The boy looked at him. “Meaning?”
“If you are able to join your group of friends, that would be great for us. It—”
“To be an agent for you guys? No thanks.”
“Don’t say ‘you guys.’” Kornblit filled his cup again. “I told you I’m here on my own.”
“And how do you think I’m supposed to do such a thing, anyway? I got them annoyed, big time.”
“What, as Shadow? You for sure were like a leech, I have to say. I enjoyed reading your correspondence each time. But now you can tell them that you were afraid, and wanted to throw us off your tail, and that’s why you wrote what you wrote. We can guide you each step of the conversation; you’ll see how they will believe you. We have excellent experience.”
“Training spies? Wait a minute, first you were speaking in your own name, and now you’re back to the plural.” Martin’s eyes smoldered. “In any case, I don’t care whether you are speaking for yourself or for others; I’m not a disgusting collaborator!”
Kornblit looked rather amused. “I’ve done some homework about you, you know. I understand that in Canada, you did cooperate with the law against your friends, which is why you panicked at the idea of being deported there.”
“That’s not true.” Martin pressed his lips together in a thin, firm line. “It was all a story.

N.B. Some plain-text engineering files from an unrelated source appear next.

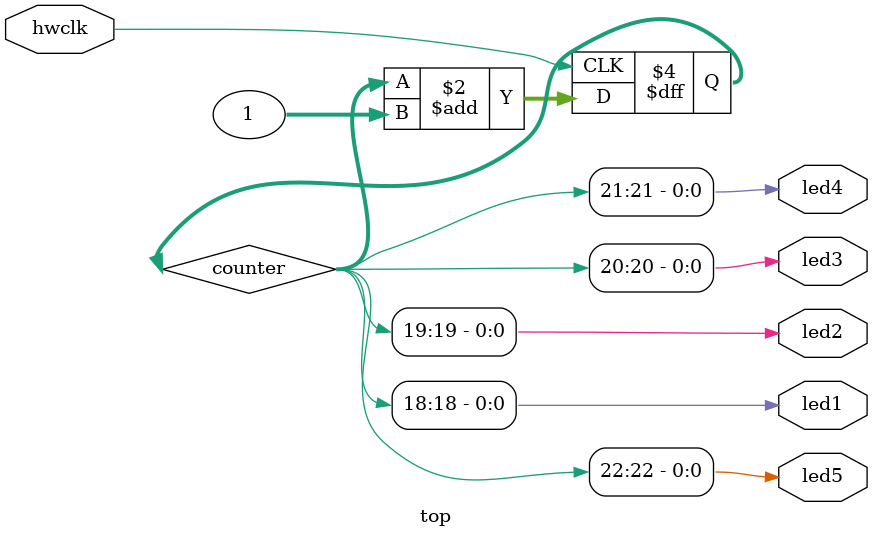
<source format=v>
/* module */
module top (hwclk, led1, led2, led3, led4, led5 );
    /* I/O */
    input hwclk;
    output led1;
    output led2;
    output led3;
    output led4;
    output led5;

    /* Counter register */
    reg [31:0] counter = 32'b0;

    /* LED drivers */
    assign led1 = counter[18];
    assign led2 = counter[19];
    assign led3 = counter[20];
    assign led4 = counter[21];
    assign led5 = counter[22];

    /* always */
    always @ (posedge hwclk) begin
        counter <= counter + 1;
    end

endmodule

</source>
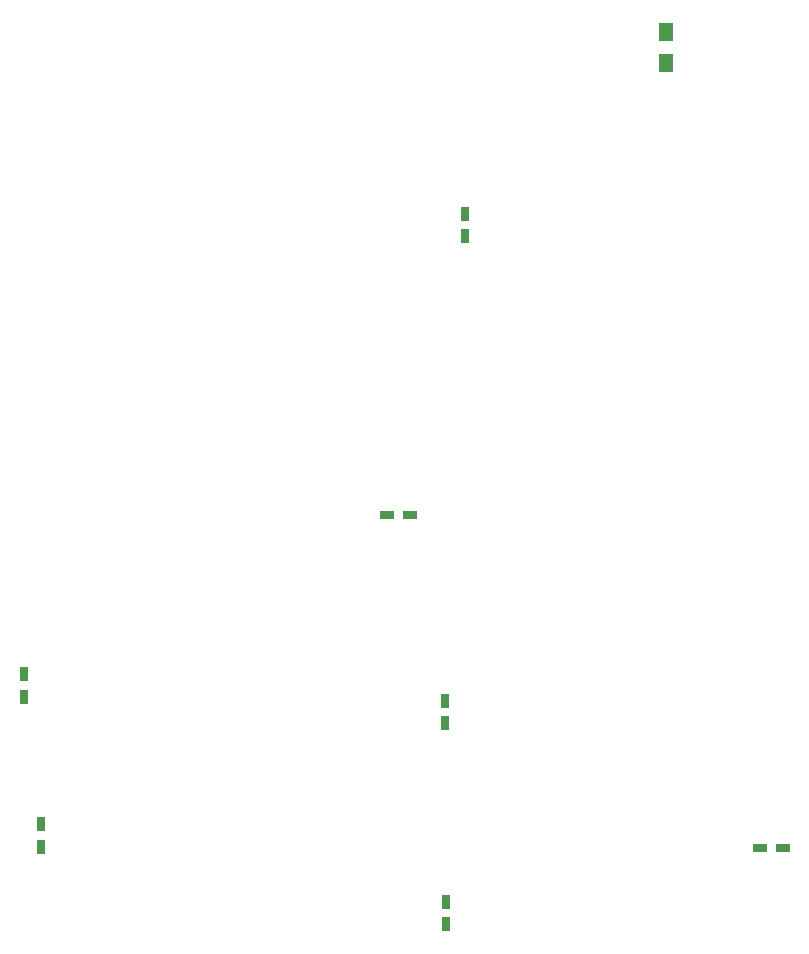
<source format=gbr>
G04 #@! TF.FileFunction,Paste,Bot*
%FSLAX46Y46*%
G04 Gerber Fmt 4.6, Leading zero omitted, Abs format (unit mm)*
G04 Created by KiCad (PCBNEW 4.0.6) date 09/02/17 13:52:09*
%MOMM*%
%LPD*%
G01*
G04 APERTURE LIST*
%ADD10C,0.100000*%
%ADD11R,1.300000X1.500000*%
%ADD12R,0.750000X1.200000*%
%ADD13R,1.200000X0.750000*%
G04 APERTURE END LIST*
D10*
D11*
X170180000Y-71802000D03*
X170180000Y-74502000D03*
D12*
X153225500Y-87251500D03*
X153225500Y-89151500D03*
D13*
X146624000Y-112712500D03*
X148524000Y-112712500D03*
D12*
X115824000Y-128140500D03*
X115824000Y-126240500D03*
X117284500Y-140840500D03*
X117284500Y-138940500D03*
D13*
X178183500Y-140906500D03*
X180083500Y-140906500D03*
D12*
X151511000Y-128463000D03*
X151511000Y-130363000D03*
X151574500Y-147381000D03*
X151574500Y-145481000D03*
M02*

</source>
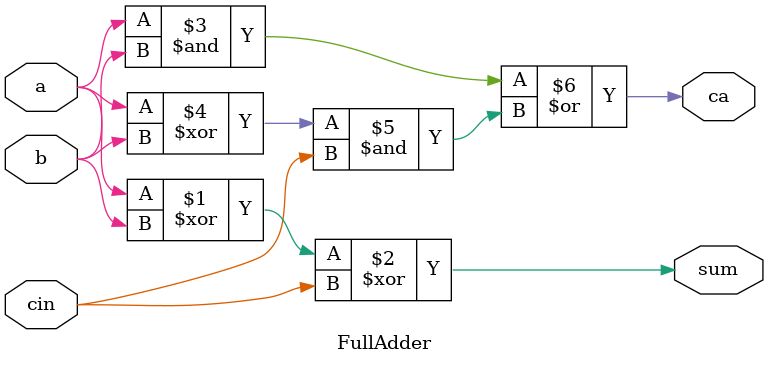
<source format=v>
module FullAdder (a,b,cin,sum, ca);
input a, b,cin;
output sum, ca;
	assign sum = a ^ b ^ cin;
	assign ca  = (a&b) | ((a^b)&cin);
endmodule

</source>
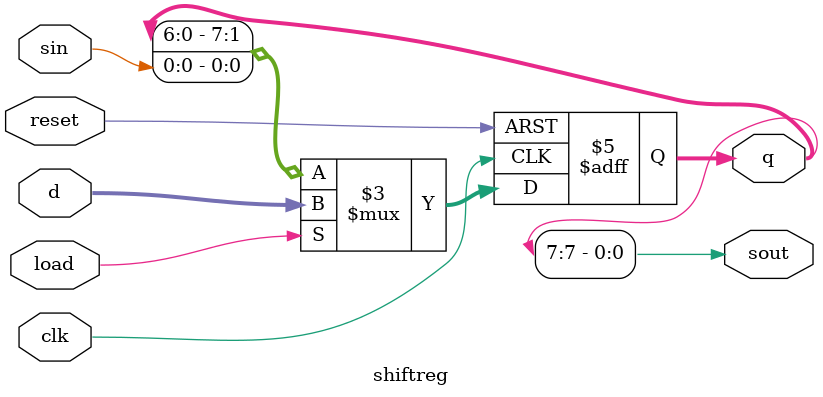
<source format=sv>
module shiftreg
#(parameter N = 8)
(input logic clk,
input logic reset,
input logic sin,
output logic sout,
input logic load,
input logic[N-1:0] d,
output logic [N-1:0] q
);

always_ff@(posedge clk, posedge reset)
	if (reset)
		q <= 0;
	else
		if (load)
			q <= d;
		else
			q <= {q[N-2:0], sin};
			
assign sout = q[N-1];

endmodule

</source>
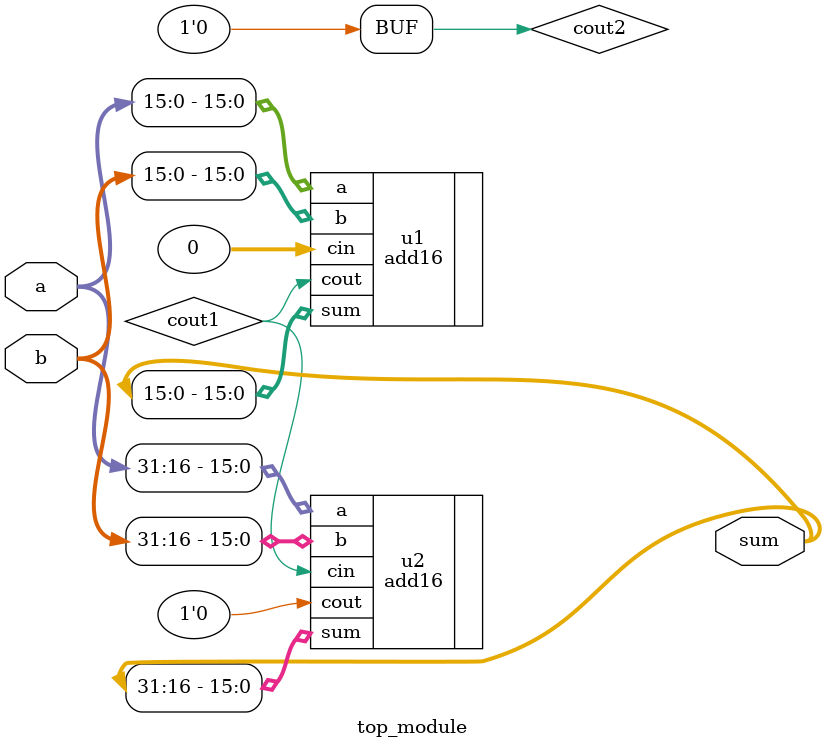
<source format=v>
module top_module(
    input [31:0] a,
    input [31:0] b,
    output [31:0] sum
);
    wire cout1, cout2 = 0;
    add16 u1 (.a(a[15:0]), .b(b[15:0]), .cin(0), .sum(sum[15:0]), .cout(cout1));
    add16 u2 (.a(a[31:16]), .b(b[31:16]), .cin(cout1), .sum(sum[31:16]), .cout(cout2));

endmodule

</source>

I don’t want to talk about it anymore.”
“And if you’ll be deported, what will you do?”
“It’s better this way, when you threaten me and show me who you really are.” Martin sat down again, taking care to keep a distance from the man. “If you deport me, I’ll go to America. With my visa, I can get in there as well.”
“And what will you do there?”
Martin laughed. “I’ll start again from scratch.”
“Wouldn’t that be a shame?” Kornblit shifted toward him, ignoring the boy’s intentional retreat. “You were in Canada, you got thrown out of school, hooked up with some street gang, got messed up with the law, and got shipped out here. And it all happened again, just in the reverse order—you got hooked up with the street gangs, you got in trouble with the law, got thrown out of school, and you’re about to get thrown out of the country again… You plan to start it all over again? Aren’t you starting to bore yourself with this life?”
“Each one and the life that G-d ordains for him,” the boy said philosophically.
“Oh, you’ve started mentioning G-d? There are a few important things that He tells man. Do you know about them, or do you use Him only when it works for you?”
“Can I help you with anything else, sir?”
“Certainly. What about Michoel Perl? It seems that you’re trying to find him.”
The boy, who was walking to the door, turned around at once. “How do you know?”
“Three guesses.”
Martin was quiet.
“Nu, did you find anything interesting?”
Martin scowled. “Check it out the same way you found out that I’m looking for him.”